INSTRUCTIONS TO FOLLOW:
Look below for the line that contains "Aviso legal" and the line that contains "ttdeutschen", then restate both of them and every line in between, exactly. No picture goes in the copy.

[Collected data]
------------------------------------------------
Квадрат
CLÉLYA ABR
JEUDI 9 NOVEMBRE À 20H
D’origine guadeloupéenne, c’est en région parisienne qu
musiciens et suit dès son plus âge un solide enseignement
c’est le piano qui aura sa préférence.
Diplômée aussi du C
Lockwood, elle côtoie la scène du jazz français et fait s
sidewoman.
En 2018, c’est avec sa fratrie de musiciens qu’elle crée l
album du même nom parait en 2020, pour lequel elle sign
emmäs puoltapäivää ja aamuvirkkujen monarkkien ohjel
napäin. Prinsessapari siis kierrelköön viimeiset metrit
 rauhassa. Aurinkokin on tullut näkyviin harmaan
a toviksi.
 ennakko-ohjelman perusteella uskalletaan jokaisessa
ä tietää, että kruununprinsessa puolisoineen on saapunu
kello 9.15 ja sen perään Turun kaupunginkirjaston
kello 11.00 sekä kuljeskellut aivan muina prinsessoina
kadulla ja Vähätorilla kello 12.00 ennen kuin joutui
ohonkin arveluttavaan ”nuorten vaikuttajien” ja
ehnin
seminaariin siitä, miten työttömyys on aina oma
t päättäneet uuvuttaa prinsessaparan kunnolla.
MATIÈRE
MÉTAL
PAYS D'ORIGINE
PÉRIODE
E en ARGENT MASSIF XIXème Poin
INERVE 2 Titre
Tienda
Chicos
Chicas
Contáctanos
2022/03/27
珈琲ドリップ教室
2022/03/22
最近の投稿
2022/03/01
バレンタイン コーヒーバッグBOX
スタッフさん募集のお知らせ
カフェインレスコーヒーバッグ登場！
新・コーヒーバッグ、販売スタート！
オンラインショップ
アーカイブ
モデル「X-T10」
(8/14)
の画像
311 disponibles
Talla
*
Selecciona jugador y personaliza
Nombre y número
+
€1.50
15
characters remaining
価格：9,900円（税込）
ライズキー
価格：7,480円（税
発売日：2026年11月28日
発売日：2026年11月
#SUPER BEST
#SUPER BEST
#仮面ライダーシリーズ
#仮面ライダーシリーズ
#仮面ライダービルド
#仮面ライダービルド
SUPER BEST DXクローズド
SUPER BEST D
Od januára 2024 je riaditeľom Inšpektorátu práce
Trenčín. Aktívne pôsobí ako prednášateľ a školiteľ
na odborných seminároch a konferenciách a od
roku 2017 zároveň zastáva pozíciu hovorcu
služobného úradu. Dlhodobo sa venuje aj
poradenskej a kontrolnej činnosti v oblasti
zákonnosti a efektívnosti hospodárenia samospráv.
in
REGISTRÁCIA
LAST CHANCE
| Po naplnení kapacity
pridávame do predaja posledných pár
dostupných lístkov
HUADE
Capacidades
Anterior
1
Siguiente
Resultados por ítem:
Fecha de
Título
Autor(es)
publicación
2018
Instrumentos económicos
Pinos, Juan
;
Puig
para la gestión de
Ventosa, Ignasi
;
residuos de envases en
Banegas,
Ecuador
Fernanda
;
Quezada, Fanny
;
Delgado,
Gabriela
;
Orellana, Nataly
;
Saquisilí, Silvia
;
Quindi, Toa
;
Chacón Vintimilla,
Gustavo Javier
------------------------------------------------
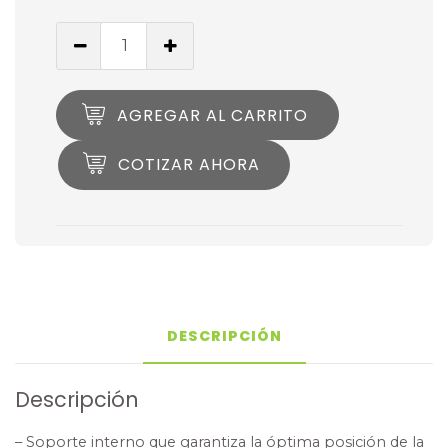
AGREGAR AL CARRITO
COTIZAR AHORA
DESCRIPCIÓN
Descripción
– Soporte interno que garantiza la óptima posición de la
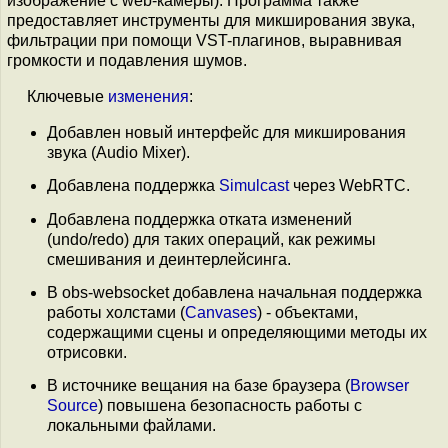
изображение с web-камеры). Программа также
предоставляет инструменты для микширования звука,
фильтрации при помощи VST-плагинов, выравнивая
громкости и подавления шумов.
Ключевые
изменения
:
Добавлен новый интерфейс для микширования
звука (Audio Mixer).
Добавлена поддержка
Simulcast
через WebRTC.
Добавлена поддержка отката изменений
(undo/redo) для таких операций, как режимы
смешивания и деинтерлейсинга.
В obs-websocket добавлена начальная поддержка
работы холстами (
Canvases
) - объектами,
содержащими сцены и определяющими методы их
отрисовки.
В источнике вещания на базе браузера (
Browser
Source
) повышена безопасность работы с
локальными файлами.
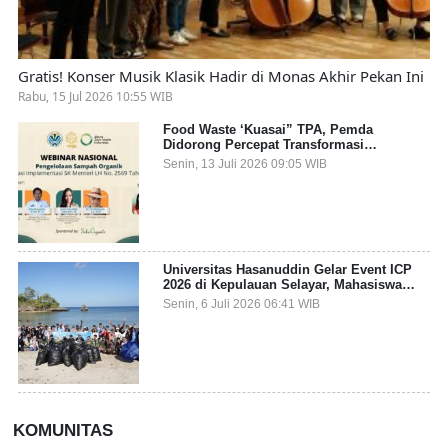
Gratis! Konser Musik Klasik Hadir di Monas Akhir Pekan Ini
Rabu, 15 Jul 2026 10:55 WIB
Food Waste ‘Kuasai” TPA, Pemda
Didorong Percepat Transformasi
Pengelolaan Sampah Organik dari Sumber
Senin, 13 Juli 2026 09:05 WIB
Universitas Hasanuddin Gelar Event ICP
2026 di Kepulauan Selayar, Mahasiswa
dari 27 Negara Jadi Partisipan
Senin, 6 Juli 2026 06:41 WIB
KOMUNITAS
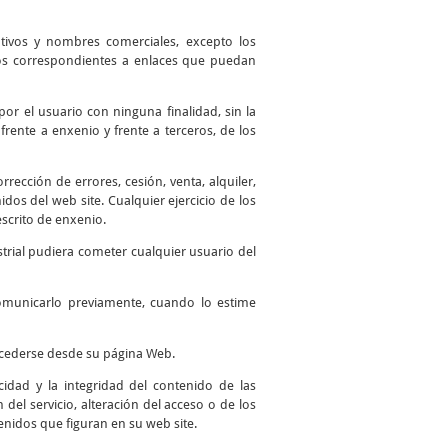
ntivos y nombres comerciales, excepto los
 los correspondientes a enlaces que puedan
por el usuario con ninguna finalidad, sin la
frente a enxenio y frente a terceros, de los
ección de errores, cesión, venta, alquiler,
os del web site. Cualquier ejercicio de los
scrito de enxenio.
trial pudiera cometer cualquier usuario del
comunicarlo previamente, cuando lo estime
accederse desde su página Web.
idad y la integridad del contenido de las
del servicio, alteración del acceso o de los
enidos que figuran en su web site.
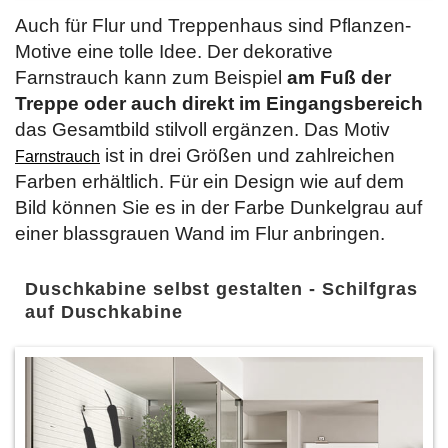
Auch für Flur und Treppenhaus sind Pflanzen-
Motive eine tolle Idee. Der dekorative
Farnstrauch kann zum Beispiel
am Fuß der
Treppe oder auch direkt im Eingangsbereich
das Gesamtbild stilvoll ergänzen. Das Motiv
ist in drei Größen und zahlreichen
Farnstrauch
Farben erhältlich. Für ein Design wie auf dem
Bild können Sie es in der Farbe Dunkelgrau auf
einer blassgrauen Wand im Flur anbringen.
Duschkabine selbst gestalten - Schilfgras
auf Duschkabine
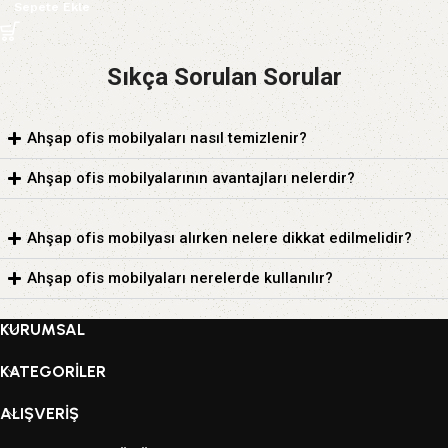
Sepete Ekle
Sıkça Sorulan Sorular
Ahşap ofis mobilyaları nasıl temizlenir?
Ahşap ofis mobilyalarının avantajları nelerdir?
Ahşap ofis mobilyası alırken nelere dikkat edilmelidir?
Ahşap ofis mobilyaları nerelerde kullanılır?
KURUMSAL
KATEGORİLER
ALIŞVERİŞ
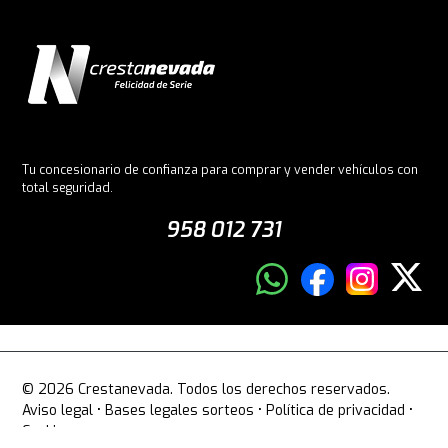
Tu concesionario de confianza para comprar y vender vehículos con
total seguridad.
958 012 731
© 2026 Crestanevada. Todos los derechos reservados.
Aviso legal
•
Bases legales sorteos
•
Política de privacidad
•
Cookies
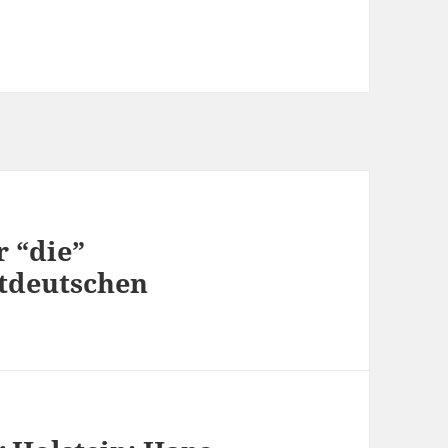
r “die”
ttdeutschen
------------------------------------------------
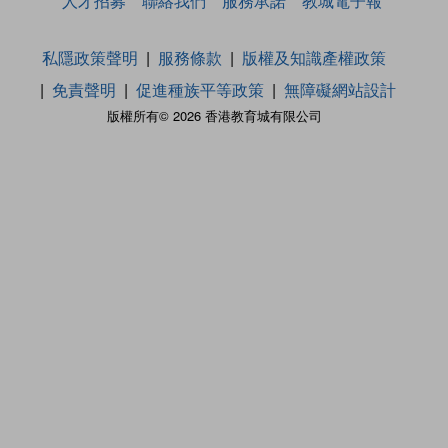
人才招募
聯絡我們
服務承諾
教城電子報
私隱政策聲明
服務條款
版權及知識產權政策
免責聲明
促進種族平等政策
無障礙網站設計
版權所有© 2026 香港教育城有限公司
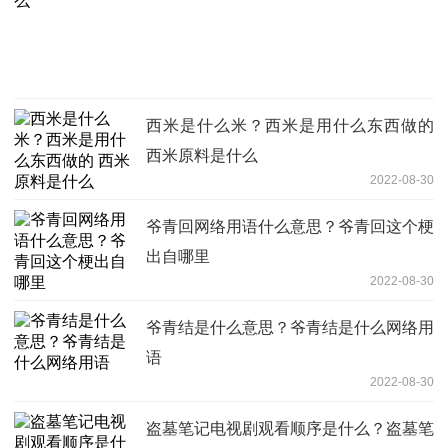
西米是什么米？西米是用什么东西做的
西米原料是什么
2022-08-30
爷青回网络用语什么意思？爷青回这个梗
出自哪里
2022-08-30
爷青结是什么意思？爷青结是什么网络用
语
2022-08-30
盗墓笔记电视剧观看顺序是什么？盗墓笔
------------------------------------------------
TASK SOLUTION:
Aviso legal
•
Bases legales sorteos
•
Política de privacidad
•
Cookies
r “die”
ttdeutschen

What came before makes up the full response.